• [Set of tasks]:
A. Answer from the Xealth article:
(i) How many employees does Xealth have now?
(ii) Which health system was Xealth spun out of, and in what year?
(iii) How many physicians is Xealth's digital health platform available to?
B. Rewrite the stretch of the Xealth article from "Advocate Aurora, Novant" through "digital health strategies.", substituting "capital" for "funding".

• [Exercise passage]:
BEGIN

Advocate Aurora, Novant Health, Stanford Health Care back Xealth's $24M round to expand digital health services

Startup Xealth banked $24 million in fresh funding led by Advocate Aurora Enterprises to help health systems scale up their digital health strategies.

With this latest round of financing, Xealth has raised $52.6 million.

“It’s a stepping stone toward building a better product vision,” Mike McSherry, CEO and co-founder of Xealth told Fierce Healthcare.

The funds will be used to expand Xealth’s operations, including adding staff and new customers, roughly doubling its size. Xealth has 60 employees now.

The fresh capital also will support product innovation, including enhancing the company's intelligence engine to help health systems determine which tools work best with which patients.

“Several of these new system investors are brand new customers so we need to hire staff to do account management, project management, but more aspirationally, I want to be the digital default platform for the provider industry in the U.S. I want to be the software component that prescribes and then subsequently monitors all digital health activity,” McSherry said.

RELATED: Cerner, LRV Health invest $6M in digital prescribing platform Xealth

Xealth, a startup spun out of Providence St. Joseph Health in 2017, enables doctors to prescribe patients apps, connected medical devices and other digital tools directly from electronic health record (EHR) systems.

The company’s platform is designed to help clinicians easily integrate, prescribe and monitor digital health tools for patients from one location in the EHR. Doctors can order solutions directly from the EHR to manage conditions including chronic diseases, behavioral health, maternity care and surgery preparation.

Advocate Aurora Enterprises, a subsidiary of Advocate Aurora Health, was joined by seven additional health systems—Banner Health, ChristianaCare, Cone Health, Memorial Hermann, Nebraska Medicine, Novant Health and Stanford Health Care—and existing health system investors Atrium Health, Cleveland Clinic, Froedtert & MCW Health Network, MemorialCare Innovation Fund, Providence and UPMC.

Xealth has backing from 14 health systems and full integrations with the largest electronic health record (EHR) vendors. Additional investors include Cerner, LRV Health, Threshold Ventures, McKesson Ventures, Novartis, Philips and ResMed.

The use of digital therapeutics and remote patient monitoring is booming as these technologies show they can help extend care options for patients. A Juniper Research study predicts that the number of people using digital therapeutics and wellness apps will grow from 627 million in 2020 to more than 1.4 billion in 2025, according to Xealth’s press release.

Available to more than 100,000 physicians, Xealth’s digital health platform serves a key role in bringing digital health into clinicians’ workflow, company executives said.

END

• [Dataset]:

BEGIN

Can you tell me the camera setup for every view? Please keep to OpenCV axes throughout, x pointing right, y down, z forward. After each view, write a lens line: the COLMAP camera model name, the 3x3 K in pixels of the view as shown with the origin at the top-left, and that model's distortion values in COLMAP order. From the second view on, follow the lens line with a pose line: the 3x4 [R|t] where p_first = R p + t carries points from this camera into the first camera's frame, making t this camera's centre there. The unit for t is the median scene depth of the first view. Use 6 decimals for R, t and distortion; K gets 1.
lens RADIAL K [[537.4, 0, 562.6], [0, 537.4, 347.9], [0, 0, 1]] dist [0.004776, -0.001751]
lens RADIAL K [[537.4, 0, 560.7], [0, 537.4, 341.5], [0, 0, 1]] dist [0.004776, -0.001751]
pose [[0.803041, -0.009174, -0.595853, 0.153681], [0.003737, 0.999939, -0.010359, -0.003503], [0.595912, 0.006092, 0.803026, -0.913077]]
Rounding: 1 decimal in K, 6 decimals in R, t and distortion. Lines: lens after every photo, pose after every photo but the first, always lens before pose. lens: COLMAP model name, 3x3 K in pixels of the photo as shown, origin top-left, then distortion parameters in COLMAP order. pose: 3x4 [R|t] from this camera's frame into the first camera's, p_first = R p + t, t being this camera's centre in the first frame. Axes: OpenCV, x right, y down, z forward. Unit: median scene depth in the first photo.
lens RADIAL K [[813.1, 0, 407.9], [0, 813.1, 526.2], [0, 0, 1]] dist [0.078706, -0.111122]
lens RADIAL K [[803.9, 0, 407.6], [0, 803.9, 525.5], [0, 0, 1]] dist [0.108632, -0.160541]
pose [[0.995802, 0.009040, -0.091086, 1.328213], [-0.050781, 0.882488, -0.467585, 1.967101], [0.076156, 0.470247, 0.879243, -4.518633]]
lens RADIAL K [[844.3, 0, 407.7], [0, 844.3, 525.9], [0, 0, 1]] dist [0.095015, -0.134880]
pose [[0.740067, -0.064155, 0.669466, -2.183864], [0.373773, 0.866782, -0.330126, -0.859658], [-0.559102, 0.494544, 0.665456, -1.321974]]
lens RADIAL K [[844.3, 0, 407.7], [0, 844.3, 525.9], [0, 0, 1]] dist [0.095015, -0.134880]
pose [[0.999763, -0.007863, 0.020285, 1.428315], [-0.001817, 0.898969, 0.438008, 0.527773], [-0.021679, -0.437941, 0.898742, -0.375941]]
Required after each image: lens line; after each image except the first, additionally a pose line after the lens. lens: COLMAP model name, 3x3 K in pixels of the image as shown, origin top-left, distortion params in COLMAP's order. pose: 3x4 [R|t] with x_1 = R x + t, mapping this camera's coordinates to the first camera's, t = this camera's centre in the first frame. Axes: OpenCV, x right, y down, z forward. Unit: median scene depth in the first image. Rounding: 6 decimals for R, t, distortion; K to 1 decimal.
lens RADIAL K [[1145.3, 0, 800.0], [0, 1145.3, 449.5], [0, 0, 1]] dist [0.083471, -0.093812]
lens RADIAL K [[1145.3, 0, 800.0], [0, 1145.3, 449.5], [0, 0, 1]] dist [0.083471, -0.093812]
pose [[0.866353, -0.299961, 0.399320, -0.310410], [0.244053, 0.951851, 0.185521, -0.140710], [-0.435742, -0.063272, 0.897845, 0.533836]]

END

• [Solution set]:
A.
(i) 60
(ii) Providence St. Joseph Health, in 2017
(iii) More than 100,000

B.
Advocate Aurora, Novant Health, Stanford Health Care back Xealth's $24M round to expand digital health services

Startup Xealth banked $24 million in fresh capital led by Advocate Aurora Enterprises to help health systems scale up their digital health strategies.